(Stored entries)
_ _ _ _

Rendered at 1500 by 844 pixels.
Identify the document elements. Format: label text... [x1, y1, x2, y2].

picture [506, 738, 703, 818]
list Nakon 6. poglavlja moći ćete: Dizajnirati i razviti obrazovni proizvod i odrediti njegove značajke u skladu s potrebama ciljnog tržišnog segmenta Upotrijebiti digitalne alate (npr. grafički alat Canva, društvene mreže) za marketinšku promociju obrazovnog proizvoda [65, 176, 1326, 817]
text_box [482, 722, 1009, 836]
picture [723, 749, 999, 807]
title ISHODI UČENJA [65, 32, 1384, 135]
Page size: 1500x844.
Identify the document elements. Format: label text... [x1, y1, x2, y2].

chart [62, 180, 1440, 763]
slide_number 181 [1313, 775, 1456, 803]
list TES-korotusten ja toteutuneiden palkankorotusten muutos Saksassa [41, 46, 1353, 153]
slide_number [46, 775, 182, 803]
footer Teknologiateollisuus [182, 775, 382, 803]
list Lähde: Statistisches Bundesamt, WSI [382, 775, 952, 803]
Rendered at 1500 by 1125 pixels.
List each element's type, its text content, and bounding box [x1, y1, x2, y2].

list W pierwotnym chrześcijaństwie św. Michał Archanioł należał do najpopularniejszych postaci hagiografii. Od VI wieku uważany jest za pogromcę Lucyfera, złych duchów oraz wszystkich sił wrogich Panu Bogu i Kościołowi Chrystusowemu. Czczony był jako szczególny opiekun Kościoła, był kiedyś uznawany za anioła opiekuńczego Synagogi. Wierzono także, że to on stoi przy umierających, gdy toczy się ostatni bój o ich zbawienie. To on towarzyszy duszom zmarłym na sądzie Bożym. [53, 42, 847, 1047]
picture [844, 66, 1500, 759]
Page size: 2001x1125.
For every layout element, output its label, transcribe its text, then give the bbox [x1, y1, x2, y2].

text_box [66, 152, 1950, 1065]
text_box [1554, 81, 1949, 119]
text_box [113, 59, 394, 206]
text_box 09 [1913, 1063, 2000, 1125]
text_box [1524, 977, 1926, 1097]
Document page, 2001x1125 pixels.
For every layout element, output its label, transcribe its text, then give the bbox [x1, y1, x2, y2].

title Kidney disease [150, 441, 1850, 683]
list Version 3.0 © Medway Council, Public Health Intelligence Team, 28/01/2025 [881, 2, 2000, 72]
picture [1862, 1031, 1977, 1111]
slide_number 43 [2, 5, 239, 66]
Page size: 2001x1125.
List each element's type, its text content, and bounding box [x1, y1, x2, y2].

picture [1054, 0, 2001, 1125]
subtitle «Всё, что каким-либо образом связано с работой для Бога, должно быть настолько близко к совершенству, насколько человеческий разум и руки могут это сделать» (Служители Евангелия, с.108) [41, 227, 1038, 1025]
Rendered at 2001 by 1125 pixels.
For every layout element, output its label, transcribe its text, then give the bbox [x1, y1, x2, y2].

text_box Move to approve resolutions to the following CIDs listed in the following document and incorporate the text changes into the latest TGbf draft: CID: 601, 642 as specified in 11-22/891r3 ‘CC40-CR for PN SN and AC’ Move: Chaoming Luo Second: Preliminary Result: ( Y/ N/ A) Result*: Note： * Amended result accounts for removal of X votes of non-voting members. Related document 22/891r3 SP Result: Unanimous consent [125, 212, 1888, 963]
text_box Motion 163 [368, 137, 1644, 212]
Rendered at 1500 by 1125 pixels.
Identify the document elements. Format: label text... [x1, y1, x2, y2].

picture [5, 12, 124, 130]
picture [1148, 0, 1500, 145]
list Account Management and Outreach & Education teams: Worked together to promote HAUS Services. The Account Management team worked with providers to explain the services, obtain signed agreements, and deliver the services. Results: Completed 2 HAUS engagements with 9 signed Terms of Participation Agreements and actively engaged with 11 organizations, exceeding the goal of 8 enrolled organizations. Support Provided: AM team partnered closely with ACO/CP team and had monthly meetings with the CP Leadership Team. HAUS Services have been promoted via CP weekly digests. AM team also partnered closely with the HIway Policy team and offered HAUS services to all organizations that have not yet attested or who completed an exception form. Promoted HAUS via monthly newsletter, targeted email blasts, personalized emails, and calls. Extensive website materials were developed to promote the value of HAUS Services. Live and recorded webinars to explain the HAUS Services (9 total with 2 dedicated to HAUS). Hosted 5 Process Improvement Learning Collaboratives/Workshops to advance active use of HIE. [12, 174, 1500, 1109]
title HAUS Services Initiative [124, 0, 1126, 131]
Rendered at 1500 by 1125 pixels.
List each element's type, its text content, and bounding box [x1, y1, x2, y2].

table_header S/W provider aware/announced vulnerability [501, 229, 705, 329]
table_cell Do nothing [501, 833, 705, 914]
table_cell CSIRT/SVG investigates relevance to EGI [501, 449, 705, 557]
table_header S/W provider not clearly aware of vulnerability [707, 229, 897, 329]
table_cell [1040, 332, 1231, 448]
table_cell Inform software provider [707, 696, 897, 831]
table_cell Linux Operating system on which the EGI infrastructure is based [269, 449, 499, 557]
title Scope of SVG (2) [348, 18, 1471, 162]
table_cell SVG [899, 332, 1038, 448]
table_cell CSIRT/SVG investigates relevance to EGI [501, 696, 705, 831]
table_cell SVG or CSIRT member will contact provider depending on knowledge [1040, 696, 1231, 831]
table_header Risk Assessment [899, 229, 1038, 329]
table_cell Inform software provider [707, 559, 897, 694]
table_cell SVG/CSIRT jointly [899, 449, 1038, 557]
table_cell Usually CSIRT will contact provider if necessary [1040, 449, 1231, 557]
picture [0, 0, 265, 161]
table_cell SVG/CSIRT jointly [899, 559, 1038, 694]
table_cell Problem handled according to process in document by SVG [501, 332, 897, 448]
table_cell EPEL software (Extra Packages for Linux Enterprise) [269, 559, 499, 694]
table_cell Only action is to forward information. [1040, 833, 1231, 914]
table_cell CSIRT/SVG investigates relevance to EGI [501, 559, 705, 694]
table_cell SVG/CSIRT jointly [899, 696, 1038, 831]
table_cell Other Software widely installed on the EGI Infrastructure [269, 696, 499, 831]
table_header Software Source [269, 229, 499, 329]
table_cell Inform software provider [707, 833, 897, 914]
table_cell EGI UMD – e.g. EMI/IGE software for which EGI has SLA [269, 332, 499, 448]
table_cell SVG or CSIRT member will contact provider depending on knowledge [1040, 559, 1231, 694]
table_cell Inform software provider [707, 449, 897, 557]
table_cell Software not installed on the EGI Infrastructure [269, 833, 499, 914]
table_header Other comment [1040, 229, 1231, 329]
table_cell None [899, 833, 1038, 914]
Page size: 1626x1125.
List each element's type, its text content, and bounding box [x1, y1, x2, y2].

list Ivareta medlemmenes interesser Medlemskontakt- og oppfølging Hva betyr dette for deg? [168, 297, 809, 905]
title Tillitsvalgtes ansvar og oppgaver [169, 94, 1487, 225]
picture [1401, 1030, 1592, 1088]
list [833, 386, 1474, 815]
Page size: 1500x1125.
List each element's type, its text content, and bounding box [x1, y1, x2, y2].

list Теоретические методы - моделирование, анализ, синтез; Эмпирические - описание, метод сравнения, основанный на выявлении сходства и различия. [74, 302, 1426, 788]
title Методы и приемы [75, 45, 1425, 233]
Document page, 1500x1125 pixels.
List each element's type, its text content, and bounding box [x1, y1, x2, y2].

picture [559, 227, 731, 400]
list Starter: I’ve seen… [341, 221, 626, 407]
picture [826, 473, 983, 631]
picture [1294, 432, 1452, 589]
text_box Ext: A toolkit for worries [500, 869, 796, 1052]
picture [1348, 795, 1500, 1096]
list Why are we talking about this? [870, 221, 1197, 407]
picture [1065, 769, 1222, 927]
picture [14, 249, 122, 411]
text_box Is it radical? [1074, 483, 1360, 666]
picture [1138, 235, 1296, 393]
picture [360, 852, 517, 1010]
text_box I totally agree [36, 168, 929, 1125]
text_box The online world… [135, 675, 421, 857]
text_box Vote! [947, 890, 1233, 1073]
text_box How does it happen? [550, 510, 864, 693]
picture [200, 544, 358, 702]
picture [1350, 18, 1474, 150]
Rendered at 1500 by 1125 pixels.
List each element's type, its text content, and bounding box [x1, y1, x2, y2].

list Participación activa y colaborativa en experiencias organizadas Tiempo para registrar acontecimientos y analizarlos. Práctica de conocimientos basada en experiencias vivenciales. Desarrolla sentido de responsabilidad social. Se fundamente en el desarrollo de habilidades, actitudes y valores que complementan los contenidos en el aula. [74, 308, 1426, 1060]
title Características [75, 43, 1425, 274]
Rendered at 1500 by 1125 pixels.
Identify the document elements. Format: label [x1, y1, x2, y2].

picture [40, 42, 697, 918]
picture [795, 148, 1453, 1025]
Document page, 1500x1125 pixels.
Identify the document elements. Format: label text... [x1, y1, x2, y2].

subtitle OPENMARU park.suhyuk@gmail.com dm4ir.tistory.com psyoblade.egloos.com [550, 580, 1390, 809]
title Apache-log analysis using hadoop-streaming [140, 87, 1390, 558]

_ _ _ _

> **WORK REQUIRED**: Which lines of the data include the word "size"? Copy each one.

> **OUTPUT OF THE EXERCISE**:
Page size: 1500x844.
Page size: 2001x1125.
Page size: 2001x1125.
Page size: 1626x1125.
Page size: 1500x1125.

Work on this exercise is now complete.